(Information given)
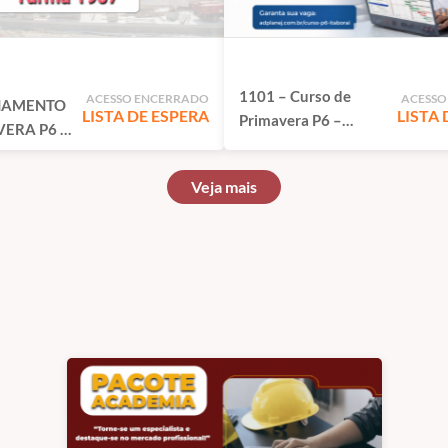
1101 – Curso de
ACESSO ENCERRADO
ACESSO
NAMENTO
LISTA DE ESPERA
LISTA 
Primavera P6 –
VERA P6 –
Itaboraí - RJ
– TURMA
Veja mais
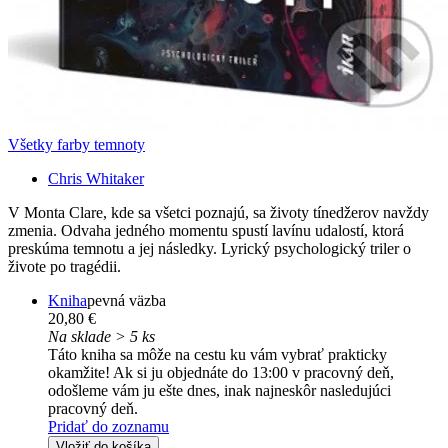
Všetky farby temnoty
Chris Whitaker
V Monta Clare, kde sa všetci poznajú, sa životy tínedžerov navždy
zmenia. Odvaha jedného momentu spustí lavínu udalostí, ktorá
preskúma temnotu a jej následky. Lyrický psychologický triler o
živote po tragédii.
Kniha
pevná väzba
20,80 €
Na sklade > 5 ks
Táto kniha sa môže na cestu ku vám vybrať prakticky
okamžite! Ak si ju objednáte do 13:00 v pracovný deň,
odošleme vám ju ešte dnes, inak najneskôr nasledujúci
pracovný deň.
Pridať do zoznamu
Vložiť do košíka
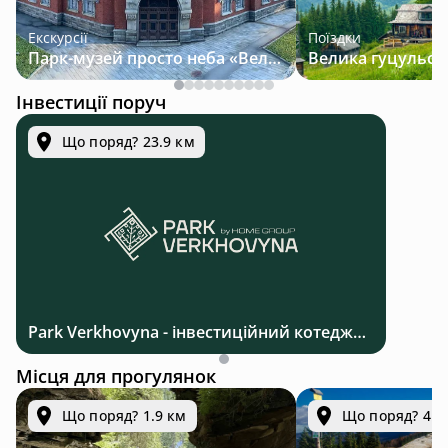
Екскурсії
Поїздки
Парк-музей просто неба «Велична Україна»
Інвестиції поруч
Що поряд? 23.9 км
Park Verkhovyna - інвестиційний котеджний комплекс біля Верховини в Карпатах
Місця для прогулянок
Що поряд? 1.9 км
Що поряд? 4.4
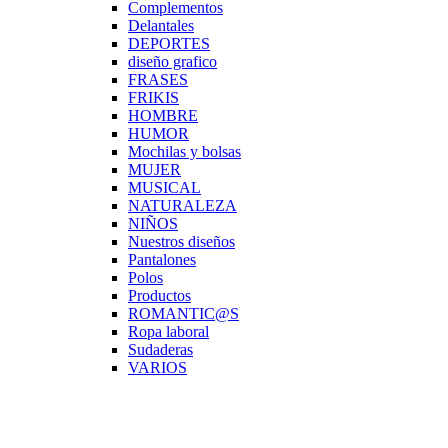
Complementos
Delantales
DEPORTES
diseño grafico
FRASES
FRIKIS
HOMBRE
HUMOR
Mochilas y bolsas
MUJER
MUSICAL
NATURALEZA
NIÑOS
Nuestros diseños
Pantalones
Polos
Productos
ROMANTIC@S
Ropa laboral
Sudaderas
VARIOS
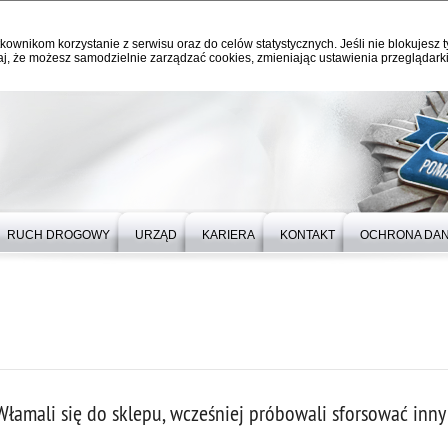
kownikom korzystanie z serwisu oraz do celów statystycznych. Jeśli nie blokujesz t
j, że możesz samodzielnie zarządzać cookies, zmieniając ustawienia przeglądarki
RUCH DROGOWY
URZĄD
KARIERA
KONTAKT
OCHRONA DA
Włamali się do sklepu, wcześniej próbowali sforsować inny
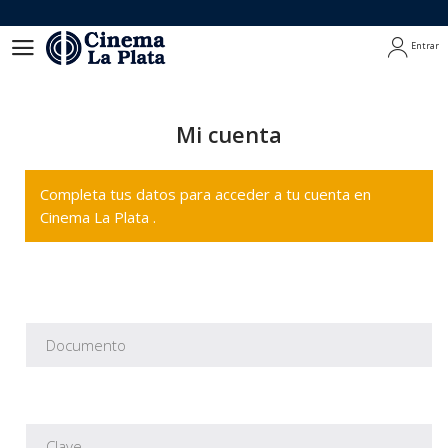
Entrar
Entrar
Mi cuenta
Completa tus datos para acceder a tu cuenta en
Cinema La Plata .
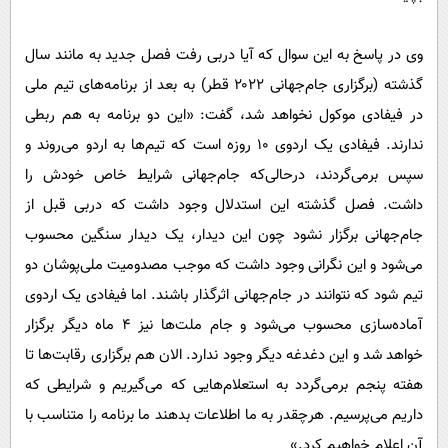
وی در پاسخ به این سوال که آیا دربی رفت فصل جدید به مانند سال
گذشته (برگزاری جام‌جهانی ۲۰۲۲ قطر) به بعد از برنامه‌های تیم ملی
در فیفادی موکول نخواهد شد، گفت: «این دو برنامه به هم ربطی
ندارند. فیفادی یک اردوی ۱۰ روزه است که تیم‌ها به اردو می‌روند و
سپس برمی‌گردند، درحالی‌که جام‌جهانی شرایط خاص خودش را
داشت. فصل گذشته این استدلال وجود داشت که دربی قبل از
جام‌جهانی برگزار نشود چون این دیدار، یک دیدار سنگین محسوب
می‌شود و این نگرانی وجود داشت که موجب مصدومیت ملی‌پوشان دو
تیم شود که نتوانند در جام‌جهانی اثرگذار باشند. اما فیفادی یک اردوی
آماده‌سازی محسوب می‌شود و جام ملت‌ها نیز ۴ ماه دیگر برگزار
خواهد شد و این دغدغه دیگر وجود ندارد. الان هم برگزاری رقابت‌ها تا
هفته پنجم برمی‌گردد به استعلام‌هایی که می‌گیریم و شرایطی که
داریم می‌پرسیم. هرچقدر به ما اطلاعات بدهند ما برنامه را متناسب با
آن اعلام خواهیم کرد.»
(End Information given)
**Task directions:**
Give back every record exactly, dropping its pictures.

**Solution:**
1101 – Curso de
ACESSO ENCERRADO
ACESSO
NAMENTO
LISTA DE ESPERA
LISTA 
Primavera P6 –
VERA P6 –
Itaboraí - RJ
– TURMA
Veja mais
Všetky farby temnoty
Chris Whitaker
V Monta Clare, kde sa všetci poznajú, sa životy tínedžerov navždy
zmenia. Odvaha jedného momentu spustí lavínu udalostí, ktorá
preskúma temnotu a jej následky. Lyrický psychologický triler o
živote po tragédii.
Kniha
pevná väzba
20,80 €
Na sklade > 5 ks
Táto kniha sa môže na cestu ku vám vybrať prakticky
okamžite! Ak si ju objednáte do 13:00 v pracovný deň,
odošleme vám ju ešte dnes, inak najneskôr nasledujúci
pracovný deň.
Pridať do zoznamu
Vložiť do košíka
Екскурсії
Поїздки
Парк-музей просто неба «Велична Україна»
Інвестиції поруч
Що поряд? 23.9 км
Park Verkhovyna - інвестиційний котеджний комплекс біля Верховини в Карпатах
Місця для прогулянок
Що поряд? 1.9 км
Що поряд? 4.4
Complementos
Delantales
DEPORTES
diseño grafico
FRASES
FRIKIS
HOMBRE
HUMOR
Mochilas y bolsas
MUJER
MUSICAL
NATURALEZA
NIÑOS
Nuestros diseños
Pantalones
Polos
Productos
ROMANTIC@S
Ropa laboral
Sudaderas
VARIOS
kownikom korzystanie z serwisu oraz do celów statystycznych. Jeśli nie blokujesz t
j, że możesz samodzielnie zarządzać cookies, zmieniając ustawienia przeglądarki
RUCH DROGOWY
URZĄD
KARIERA
KONTAKT
OCHRONA DA
Włamali się do sklepu, wcześniej próbowali sforsować inny
Entrar
Entrar
Mi cuenta
Completa tus datos para acceder a tu cuenta en
Cinema La Plata .
وی در پاسخ به این سوال که آیا دربی رفت فصل جدید به مانند سال
گذشته (برگزاری جام‌جهانی ۲۰۲۲ قطر) به بعد از برنامه‌های تیم ملی
در فیفادی موکول نخواهد شد، گفت: «این دو برنامه به هم ربطی
ندارند. فیفادی یک اردوی ۱۰ روزه است که تیم‌ها به اردو می‌روند و
سپس برمی‌گردند، درحالی‌که جام‌جهانی شرایط خاص خودش را
داشت. فصل گذشته این استدلال وجود داشت که دربی قبل از
جام‌جهانی برگزار نشود چون این دیدار، یک دیدار سنگین محسوب
می‌شود و این نگرانی وجود داشت که موجب مصدومیت ملی‌پوشان دو
تیم شود که نتوانند در جام‌جهانی اثرگذار باشند. اما فیفادی یک اردوی
آماده‌سازی محسوب می‌شود و جام ملت‌ها نیز ۴ ماه دیگر برگزار
خواهد شد و این دغدغه دیگر وجود ندارد. الان هم برگزاری رقابت‌ها تا
هفته پنجم برمی‌گردد به استعلام‌هایی که می‌گیریم و شرایطی که
داریم می‌پرسیم. هرچقدر به ما اطلاعات بدهند ما برنامه را متناسب با
آن اعلام خواهیم کرد.»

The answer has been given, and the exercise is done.